--- Provided material ---

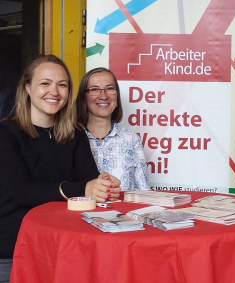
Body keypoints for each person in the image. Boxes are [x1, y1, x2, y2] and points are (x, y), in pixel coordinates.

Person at [0, 55, 121, 282]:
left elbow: (87, 184)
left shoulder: (75, 134)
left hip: (65, 247)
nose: (54, 92)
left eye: (62, 85)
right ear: (27, 87)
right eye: (45, 83)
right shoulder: (6, 134)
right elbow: (22, 191)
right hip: (13, 250)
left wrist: (102, 186)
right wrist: (84, 189)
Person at [76, 67, 149, 191]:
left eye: (110, 89)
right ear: (84, 97)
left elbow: (144, 193)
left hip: (124, 211)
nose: (103, 96)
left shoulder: (131, 139)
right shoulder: (69, 138)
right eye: (95, 89)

---

**Task requirements**. Among the lines of the material above, count those that include "right" and report that number alone.

**Result for this exercise**. 9